Я улыбнулся, глядя на них, затем нарочито тяжело вздохнул, развел руками, и, опустив их, повернулся к лестнице и заспешил наверх. Пора было приглашать Рому к обеду.

Рома лежал на полу.

Только на сей раз он не спал. Он лежал с открытыми глазами и с открытым ртом, и с лицом, мокрым от пота… Он хрипло дышал, мелко вздрагивал и остервенело бил об пол левой рукой. Только одной левой рукой. Правой он бить об пол не мог, так как правая рука его была прикована к радиатору отопления.
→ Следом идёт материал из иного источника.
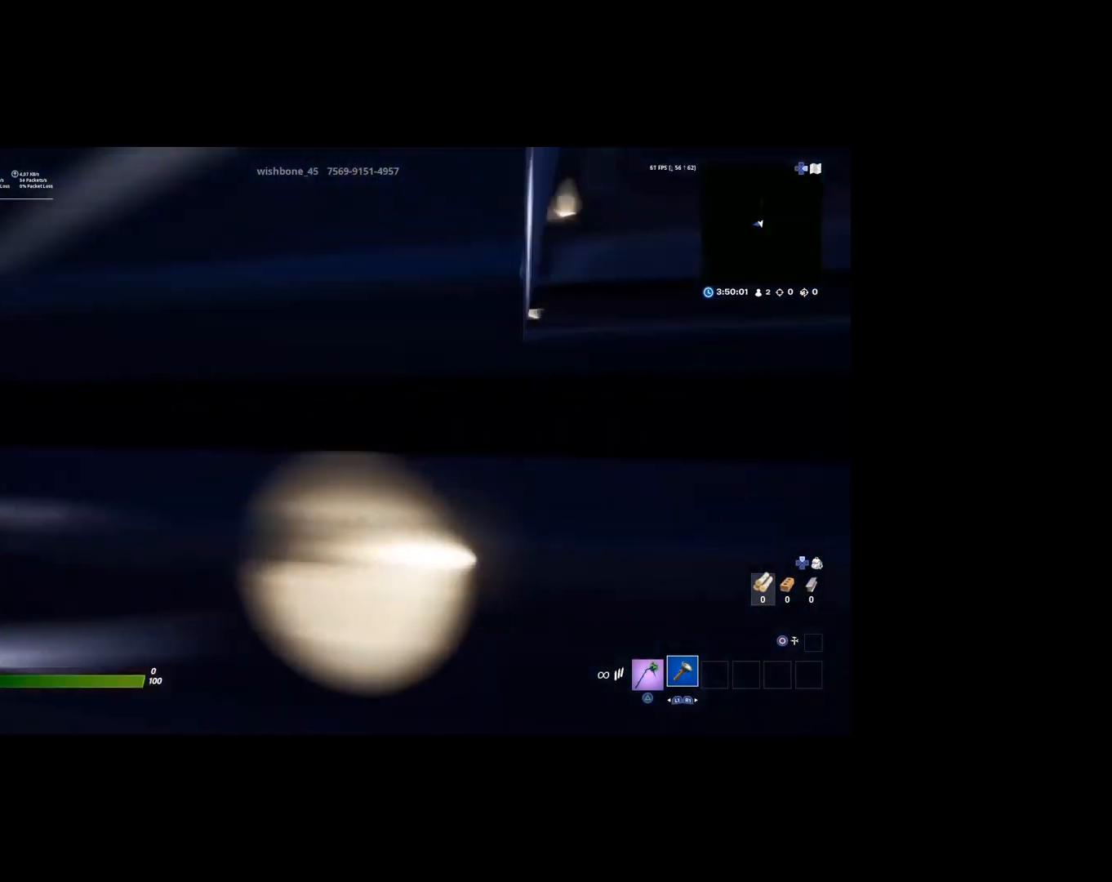
{"buttons": ["CROSS"], "left_stick": "up", "right_stick": "center", "events": [[200, "right_stick", "center"], [367, "CROSS", "down"], [367, "left_stick", "up"]]}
Я сел на кровать рядом с Ромой и спросил его буднично: «Опять?» Рома кивнул. «Уже проходит, – сказал он, – я успокаиваюсь. Все нормально. Еще минута, и все будет хорошо» – «Тебе, наверное, не надо спускаться вниз, – сказал я. – А то увидишь его, и все начнется снова» – «Нет, нет, – возразил Рома, облизывая сухие губы. – Я смогу. Это как приступ, знаешь… Приступ, а потом пауза, расслабление. И довольно долгая пауза… Мой Бог – он добр и справедлив. И он дает мне возможность отдохнуть. И я благодарен ему за это…» – «А ты мне не хочешь рассказать, кто он, твой Бог? – спросил я Рому, – А? Может быть, он примет и меня? – Я толкнул Рому в плечо, засмеялся как можно непринужденней. – Вдвоем-то веселей! А, Рома…»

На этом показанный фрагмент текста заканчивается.